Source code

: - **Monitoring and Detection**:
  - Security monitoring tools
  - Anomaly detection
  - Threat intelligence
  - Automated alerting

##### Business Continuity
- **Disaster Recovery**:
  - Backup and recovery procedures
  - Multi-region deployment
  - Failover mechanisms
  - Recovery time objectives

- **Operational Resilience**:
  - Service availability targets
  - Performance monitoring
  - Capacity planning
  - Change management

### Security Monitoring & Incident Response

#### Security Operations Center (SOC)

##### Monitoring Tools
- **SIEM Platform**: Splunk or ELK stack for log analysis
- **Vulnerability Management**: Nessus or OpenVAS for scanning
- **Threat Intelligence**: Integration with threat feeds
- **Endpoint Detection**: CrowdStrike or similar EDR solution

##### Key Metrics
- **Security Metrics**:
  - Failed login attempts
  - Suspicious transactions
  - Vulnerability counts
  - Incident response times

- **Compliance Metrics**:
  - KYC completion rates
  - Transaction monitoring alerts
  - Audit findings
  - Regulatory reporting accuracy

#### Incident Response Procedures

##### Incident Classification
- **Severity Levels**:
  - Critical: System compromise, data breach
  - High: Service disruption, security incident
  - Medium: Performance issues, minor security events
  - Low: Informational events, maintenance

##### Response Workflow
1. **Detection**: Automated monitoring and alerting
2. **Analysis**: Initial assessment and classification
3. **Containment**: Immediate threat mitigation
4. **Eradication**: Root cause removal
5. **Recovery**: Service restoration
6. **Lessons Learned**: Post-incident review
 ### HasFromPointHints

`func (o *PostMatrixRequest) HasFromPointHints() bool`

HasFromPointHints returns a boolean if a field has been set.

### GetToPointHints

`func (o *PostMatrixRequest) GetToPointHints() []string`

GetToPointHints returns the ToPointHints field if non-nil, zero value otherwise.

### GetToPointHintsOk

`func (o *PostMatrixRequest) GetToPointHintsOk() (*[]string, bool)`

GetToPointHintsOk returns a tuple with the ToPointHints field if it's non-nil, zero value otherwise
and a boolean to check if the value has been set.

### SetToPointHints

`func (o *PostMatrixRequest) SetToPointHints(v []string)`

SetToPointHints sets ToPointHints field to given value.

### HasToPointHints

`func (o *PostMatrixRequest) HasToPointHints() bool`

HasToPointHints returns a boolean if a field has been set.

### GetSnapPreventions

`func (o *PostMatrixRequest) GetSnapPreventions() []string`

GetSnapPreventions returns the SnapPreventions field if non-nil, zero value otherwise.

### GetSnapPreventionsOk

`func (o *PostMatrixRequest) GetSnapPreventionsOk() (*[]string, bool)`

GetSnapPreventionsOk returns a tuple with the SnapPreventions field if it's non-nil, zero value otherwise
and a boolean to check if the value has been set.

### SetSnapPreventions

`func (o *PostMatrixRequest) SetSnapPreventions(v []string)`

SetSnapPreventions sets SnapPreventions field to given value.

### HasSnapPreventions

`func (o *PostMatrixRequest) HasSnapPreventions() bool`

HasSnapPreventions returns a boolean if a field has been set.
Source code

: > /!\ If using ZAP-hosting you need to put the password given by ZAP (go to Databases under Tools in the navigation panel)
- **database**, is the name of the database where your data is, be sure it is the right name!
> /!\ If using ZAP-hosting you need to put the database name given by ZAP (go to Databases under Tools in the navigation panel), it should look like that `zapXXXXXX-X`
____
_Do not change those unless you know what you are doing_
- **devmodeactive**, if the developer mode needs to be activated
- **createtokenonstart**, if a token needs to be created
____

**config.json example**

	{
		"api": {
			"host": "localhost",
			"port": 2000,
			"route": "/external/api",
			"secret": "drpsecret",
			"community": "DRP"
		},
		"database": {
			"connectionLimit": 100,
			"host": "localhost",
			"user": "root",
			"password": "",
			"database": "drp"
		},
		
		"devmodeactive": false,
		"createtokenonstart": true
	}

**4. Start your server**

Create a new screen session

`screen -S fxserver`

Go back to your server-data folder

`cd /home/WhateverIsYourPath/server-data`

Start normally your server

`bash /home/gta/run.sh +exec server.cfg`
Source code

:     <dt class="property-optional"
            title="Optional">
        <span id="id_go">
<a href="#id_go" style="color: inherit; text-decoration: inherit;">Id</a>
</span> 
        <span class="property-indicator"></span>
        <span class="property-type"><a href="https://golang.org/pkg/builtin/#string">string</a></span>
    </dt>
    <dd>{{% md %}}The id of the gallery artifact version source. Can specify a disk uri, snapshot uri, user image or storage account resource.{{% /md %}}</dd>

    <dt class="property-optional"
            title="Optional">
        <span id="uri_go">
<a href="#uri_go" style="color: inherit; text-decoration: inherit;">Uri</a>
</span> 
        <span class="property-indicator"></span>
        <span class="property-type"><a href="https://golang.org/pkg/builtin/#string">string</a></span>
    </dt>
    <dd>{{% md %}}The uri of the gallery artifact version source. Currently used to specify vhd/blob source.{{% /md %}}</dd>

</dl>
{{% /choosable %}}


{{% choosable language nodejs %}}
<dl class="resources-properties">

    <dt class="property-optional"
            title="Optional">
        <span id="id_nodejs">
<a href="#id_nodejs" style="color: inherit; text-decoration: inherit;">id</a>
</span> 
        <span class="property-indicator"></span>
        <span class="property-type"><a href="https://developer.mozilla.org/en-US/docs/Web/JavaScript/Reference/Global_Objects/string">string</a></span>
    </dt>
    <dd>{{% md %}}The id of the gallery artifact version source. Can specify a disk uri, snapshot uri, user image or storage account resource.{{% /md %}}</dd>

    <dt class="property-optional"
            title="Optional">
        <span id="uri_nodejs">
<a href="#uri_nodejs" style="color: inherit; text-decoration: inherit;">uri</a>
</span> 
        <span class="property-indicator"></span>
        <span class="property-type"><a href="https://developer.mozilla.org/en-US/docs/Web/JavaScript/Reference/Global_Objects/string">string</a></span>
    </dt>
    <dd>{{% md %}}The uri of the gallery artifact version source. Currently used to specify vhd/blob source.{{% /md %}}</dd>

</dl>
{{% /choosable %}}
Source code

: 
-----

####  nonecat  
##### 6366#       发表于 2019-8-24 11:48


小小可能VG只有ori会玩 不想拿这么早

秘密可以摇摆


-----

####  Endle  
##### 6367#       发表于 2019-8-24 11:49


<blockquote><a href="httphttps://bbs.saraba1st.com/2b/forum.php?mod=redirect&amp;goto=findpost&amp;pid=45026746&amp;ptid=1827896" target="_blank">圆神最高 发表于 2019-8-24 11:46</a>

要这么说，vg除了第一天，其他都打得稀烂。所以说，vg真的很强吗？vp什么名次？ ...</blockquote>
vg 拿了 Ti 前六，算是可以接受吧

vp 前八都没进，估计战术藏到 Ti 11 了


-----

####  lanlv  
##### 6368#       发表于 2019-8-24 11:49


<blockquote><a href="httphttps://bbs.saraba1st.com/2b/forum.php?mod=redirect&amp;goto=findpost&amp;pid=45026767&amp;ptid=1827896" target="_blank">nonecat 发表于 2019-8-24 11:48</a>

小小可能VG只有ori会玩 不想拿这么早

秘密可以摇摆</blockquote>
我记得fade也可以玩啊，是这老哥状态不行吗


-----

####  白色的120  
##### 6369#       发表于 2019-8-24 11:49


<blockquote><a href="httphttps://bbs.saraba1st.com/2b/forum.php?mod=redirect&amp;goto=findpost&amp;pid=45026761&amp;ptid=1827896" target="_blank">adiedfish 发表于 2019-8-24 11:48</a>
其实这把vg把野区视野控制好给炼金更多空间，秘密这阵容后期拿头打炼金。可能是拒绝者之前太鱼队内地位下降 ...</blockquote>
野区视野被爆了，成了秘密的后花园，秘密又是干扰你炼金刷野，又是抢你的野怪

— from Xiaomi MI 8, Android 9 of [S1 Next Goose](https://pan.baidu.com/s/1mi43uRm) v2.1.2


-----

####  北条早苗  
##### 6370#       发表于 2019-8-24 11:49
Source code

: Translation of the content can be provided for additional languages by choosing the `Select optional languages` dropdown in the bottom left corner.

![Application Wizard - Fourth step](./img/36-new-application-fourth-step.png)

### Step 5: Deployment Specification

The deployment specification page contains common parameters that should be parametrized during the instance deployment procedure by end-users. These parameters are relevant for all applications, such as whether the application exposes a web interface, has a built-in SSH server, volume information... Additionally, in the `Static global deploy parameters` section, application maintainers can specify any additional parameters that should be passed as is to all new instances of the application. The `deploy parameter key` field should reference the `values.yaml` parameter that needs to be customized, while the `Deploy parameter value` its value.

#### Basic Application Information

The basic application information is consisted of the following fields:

■ ■ ■ ■ ■ ■ ■

● WORK ORDER
Scan the records above for the string "alerting", then select every line that holds it.

● RESULT OF THE TASK
  - Automated alerting
1. **Detection**: Automated monitoring and alerting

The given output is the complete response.